■ **Brief A**
Copy out, without any change, the part of the records that opens with the line containing "family: Cactaceae" and closes with the line containing "genus: Pomacanthus", including both of those lines.

■ **Extracted text**
start

This month marks the 200th birthday of one of America's true individualists and prophets, Henry David Thoreau. Responding to the tenth reunion report for Harvard College in 1847, he described himself as "a schoolmaster, a surveyor, a gardener, a farmer, a house painter, a carpenter, a mason, a day-laboreur, a pencil maker, a glass-paper maker, a writer and a poeteaster."

Thoreau has become a hero and symbol for many of today's popular movements — environmentalism, mindfulness, vegetarianism, and the `back to nature' advocates. His epigrammatic writings make him eminently quotable: "Simplify, simplify, simplify"; "In wildness is the hope of mankind"; "I travel to the beat of a different drummer"; "I went to the woods because I wished to live deliberately."

But Thoreau was much more than a source of sound bites. His daily Journal begun in 1837 when he was a newly minted graduate of Harvard College runs to 15 volumes in the Princeton edition published in 1906. His 200 poems, lectures on philosophy and natural history, and his classic writings Walden, A Week on the Concord and Merrimack Rivers, and The Maine Woods are based on a deeply felt love for the natural world, exceptionally close observation and analysis, and a prescient sense of the role of Nature in our modern world,.

end

■ **Brief B**
Answer these questions from the text on Thoreau:
(i) Which Harvard College reunion report was Thoreau responding to, and in what year?
(ii) In the quotation given, where does the hope of mankind lie?
(iii) In what year did Thoreau begin his daily Journal?

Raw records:
start

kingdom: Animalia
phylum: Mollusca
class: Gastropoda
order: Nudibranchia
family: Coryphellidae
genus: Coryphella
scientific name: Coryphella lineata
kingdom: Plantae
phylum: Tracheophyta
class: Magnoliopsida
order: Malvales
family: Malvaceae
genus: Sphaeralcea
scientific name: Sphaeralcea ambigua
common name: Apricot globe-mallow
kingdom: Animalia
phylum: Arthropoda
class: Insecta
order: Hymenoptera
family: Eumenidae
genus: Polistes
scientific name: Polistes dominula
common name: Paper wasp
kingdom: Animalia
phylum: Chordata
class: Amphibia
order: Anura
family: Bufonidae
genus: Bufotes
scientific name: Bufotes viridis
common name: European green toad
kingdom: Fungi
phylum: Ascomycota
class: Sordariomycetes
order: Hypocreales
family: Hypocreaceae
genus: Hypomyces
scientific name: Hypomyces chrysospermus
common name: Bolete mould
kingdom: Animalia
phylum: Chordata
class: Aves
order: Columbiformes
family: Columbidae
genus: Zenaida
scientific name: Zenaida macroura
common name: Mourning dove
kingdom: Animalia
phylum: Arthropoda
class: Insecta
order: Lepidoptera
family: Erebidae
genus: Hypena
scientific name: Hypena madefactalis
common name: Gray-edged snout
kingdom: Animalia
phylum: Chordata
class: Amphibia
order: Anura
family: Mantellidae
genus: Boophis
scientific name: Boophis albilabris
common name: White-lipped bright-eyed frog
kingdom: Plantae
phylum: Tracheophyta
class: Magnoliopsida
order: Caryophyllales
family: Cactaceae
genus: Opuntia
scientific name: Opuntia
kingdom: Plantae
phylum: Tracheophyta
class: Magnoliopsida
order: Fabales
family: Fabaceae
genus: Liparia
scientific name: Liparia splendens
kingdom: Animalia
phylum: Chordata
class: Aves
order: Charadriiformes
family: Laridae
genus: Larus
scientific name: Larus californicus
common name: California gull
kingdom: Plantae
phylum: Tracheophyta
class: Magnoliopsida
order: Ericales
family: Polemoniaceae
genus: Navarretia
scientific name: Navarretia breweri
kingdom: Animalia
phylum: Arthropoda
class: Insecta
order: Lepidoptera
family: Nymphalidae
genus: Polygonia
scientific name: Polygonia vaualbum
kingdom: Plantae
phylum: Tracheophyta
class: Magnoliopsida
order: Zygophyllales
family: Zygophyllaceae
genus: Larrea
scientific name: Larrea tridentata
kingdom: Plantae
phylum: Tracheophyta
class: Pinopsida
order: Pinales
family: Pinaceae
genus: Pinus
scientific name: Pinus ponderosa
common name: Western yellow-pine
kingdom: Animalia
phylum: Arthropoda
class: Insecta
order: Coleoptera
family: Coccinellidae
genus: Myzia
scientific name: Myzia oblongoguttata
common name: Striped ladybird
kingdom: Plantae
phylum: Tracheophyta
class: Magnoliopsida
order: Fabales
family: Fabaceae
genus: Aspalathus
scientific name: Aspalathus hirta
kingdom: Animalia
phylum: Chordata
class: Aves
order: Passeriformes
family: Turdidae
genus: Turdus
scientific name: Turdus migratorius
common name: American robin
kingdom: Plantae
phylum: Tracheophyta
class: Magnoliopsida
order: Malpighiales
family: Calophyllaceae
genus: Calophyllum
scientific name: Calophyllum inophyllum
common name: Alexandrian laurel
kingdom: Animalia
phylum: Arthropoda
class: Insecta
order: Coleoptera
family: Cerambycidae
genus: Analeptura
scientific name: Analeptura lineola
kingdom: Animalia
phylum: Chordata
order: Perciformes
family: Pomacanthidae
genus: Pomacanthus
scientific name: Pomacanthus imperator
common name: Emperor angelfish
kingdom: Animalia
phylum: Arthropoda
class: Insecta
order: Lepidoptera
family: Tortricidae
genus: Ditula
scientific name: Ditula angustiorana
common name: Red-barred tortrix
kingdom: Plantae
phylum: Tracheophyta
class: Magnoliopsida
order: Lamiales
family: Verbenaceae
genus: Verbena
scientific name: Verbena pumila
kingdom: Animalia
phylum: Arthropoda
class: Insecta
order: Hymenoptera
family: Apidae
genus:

end

■ **Task output A**
family: Cactaceae
genus: Opuntia
scientific name: Opuntia
kingdom: Plantae
phylum: Tracheophyta
class: Magnoliopsida
order: Fabales
family: Fabaceae
genus: Liparia
scientific name: Liparia splendens
kingdom: Animalia
phylum: Chordata
class: Aves
order: Charadriiformes
family: Laridae
genus: Larus
scientific name: Larus californicus
common name: California gull
kingdom: Plantae
phylum: Tracheophyta
class: Magnoliopsida
order: Ericales
family: Polemoniaceae
genus: Navarretia
scientific name: Navarretia breweri
kingdom: Animalia
phylum: Arthropoda
class: Insecta
order: Lepidoptera
family: Nymphalidae
genus: Polygonia
scientific name: Polygonia vaualbum
kingdom: Plantae
phylum: Tracheophyta
class: Magnoliopsida
order: Zygophyllales
family: Zygophyllaceae
genus: Larrea
scientific name: Larrea tridentata
kingdom: Plantae
phylum: Tracheophyta
class: Pinopsida
order: Pinales
family: Pinaceae
genus: Pinus
scientific name: Pinus ponderosa
common name: Western yellow-pine
kingdom: Animalia
phylum: Arthropoda
class: Insecta
order: Coleoptera
family: Coccinellidae
genus: Myzia
scientific name: Myzia oblongoguttata
common name: Striped ladybird
kingdom: Plantae
phylum: Tracheophyta
class: Magnoliopsida
order: Fabales
family: Fabaceae
genus: Aspalathus
scientific name: Aspalathus hirta
kingdom: Animalia
phylum: Chordata
class: Aves
order: Passeriformes
family: Turdidae
genus: Turdus
scientific name: Turdus migratorius
common name: American robin
kingdom: Plantae
phylum: Tracheophyta
class: Magnoliopsida
order: Malpighiales
family: Calophyllaceae
genus: Calophyllum
scientific name: Calophyllum inophyllum
common name: Alexandrian laurel
kingdom: Animalia
phylum: Arthropoda
class: Insecta
order: Coleoptera
family: Cerambycidae
genus: Analeptura
scientific name: Analeptura lineola
kingdom: Animalia
phylum: Chordata
order: Perciformes
family: Pomacanthidae
genus: Pomacanthus

■ **Task output B**
(i) The tenth reunion report, in 1847.
(ii) In wildness.
(iii) 1837.